What is most interesting today (as it has been 100 years since the outbreak of WWI), is to see how the imperial powers of that time schemed and lied in order to pull of “The Great Loot” for the remains of the Ottoman Empire. Much of the turmoil and conflicts of today in that region stem from the decisions made during and immediately following WWI. About this the author writes:
“Certainly, blame for all this doesn’t rest solely with the terrible decisions that were made at the end of World War I, but it was then that one particularly toxic seed was planted. Ever since, Arab society has tended to define itself less by what it aspires to become than by what it is opposed to: colonialism, Zionism, Western imperialism in its many forms. This culture of opposition has been manipulated—indeed, feverishly nurtured—by generations of Arab dictators intent on channeling their people’s anger away from their own misrule in favor of the external threat, whether it is “the great Satan” or the “illegitimate Zionist entity” or Western music playing on the streets of Cairo.”

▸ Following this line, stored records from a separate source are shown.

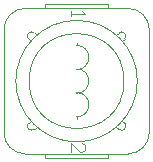
<source format=gm1>
G04*
G04 #@! TF.GenerationSoftware,Altium Limited,Altium Designer,19.0.13 (425)*
G04*
G04 Layer_Color=16711935*
%FSTAX24Y24*%
%MOIN*%
G70*
G01*
G75*
%ADD12C,0.0020*%
D12*
X0355Y042127D02*
G03*
X0348Y042827I-0007J0D01*
G01*
Y037984D02*
G03*
X0355Y038684I0J0007D01*
G01*
X030658D02*
G03*
X031358Y037984I0007J0D01*
G01*
Y042827D02*
G03*
X030658Y042127I0J-0007D01*
G01*
X03466Y040406D02*
G03*
X03466Y040406I-001581J0D01*
G01*
X035104D02*
G03*
X035104Y040406I-002025J0D01*
G01*
X031679Y042006D02*
G03*
X031479Y041806I-0001J-0001D01*
G01*
X034479Y038806D02*
G03*
X034679Y039006I0001J0001D01*
G01*
X034679Y041806D02*
G03*
X034479Y042006I-0001J0001D01*
G01*
X031479Y039006D02*
G03*
X031679Y038806I0001J-0001D01*
G01*
X033079Y04D02*
G03*
X033079Y040811I0J000405D01*
G01*
Y040788D02*
G03*
X033079Y041598I0J000405D01*
G01*
Y039213D02*
G03*
X033079Y040024I0J000405D01*
G01*
X0355Y038684D02*
Y042127D01*
X031358Y037984D02*
X0348D01*
X031358Y042827D02*
X0348D01*
X030658Y038684D02*
Y042127D01*
X034606Y041733D02*
X034679Y041806D01*
X031679Y038806D02*
X031752Y038878D01*
X031679Y042006D02*
X031752Y041933D01*
X034606Y039078D02*
X034679Y039006D01*
X031479D02*
X031552Y039078D01*
X031479Y041806D02*
X031552Y041733D01*
X034406Y038878D02*
X034479Y038806D01*
X034406Y041933D02*
X034479Y042006D01*
X034142Y042827D02*
Y042965D01*
X032016Y037847D02*
Y037984D01*
Y037847D02*
X034142D01*
Y037984D01*
X033079Y041598D02*
Y041665D01*
Y039146D02*
Y039213D01*
X032016Y042915D02*
Y042925D01*
Y042827D02*
Y042965D01*
X034142D01*
X032882Y042728D02*
Y042571D01*
Y04265D01*
X033355D01*
X033276Y042728D01*
X032882Y038043D02*
Y038358D01*
X033197Y038043D01*
X033276D01*
X033355Y038122D01*
Y03828D01*
X033276Y038358D01*
M02*

</source>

It remains pure speculation to ponder what would have happened had Lawrence’s vision for Arabia actually been realized. Lawrence himself was a changed man, after everything he had fought for vanished. About this the author writes:
“this was an experience that left him [Lawrence] utterly changed, unrecognizable in certain respects even to himself. Victory carries a moral burden the vanquished never know, and as an architect of momentous events, Lawrence would be uniquely haunted by what he saw and did during the Great Loot.”
The book has been an absolute pleasure to read! The narrative is gripping and it just flows. Hard to put down once you start reading it.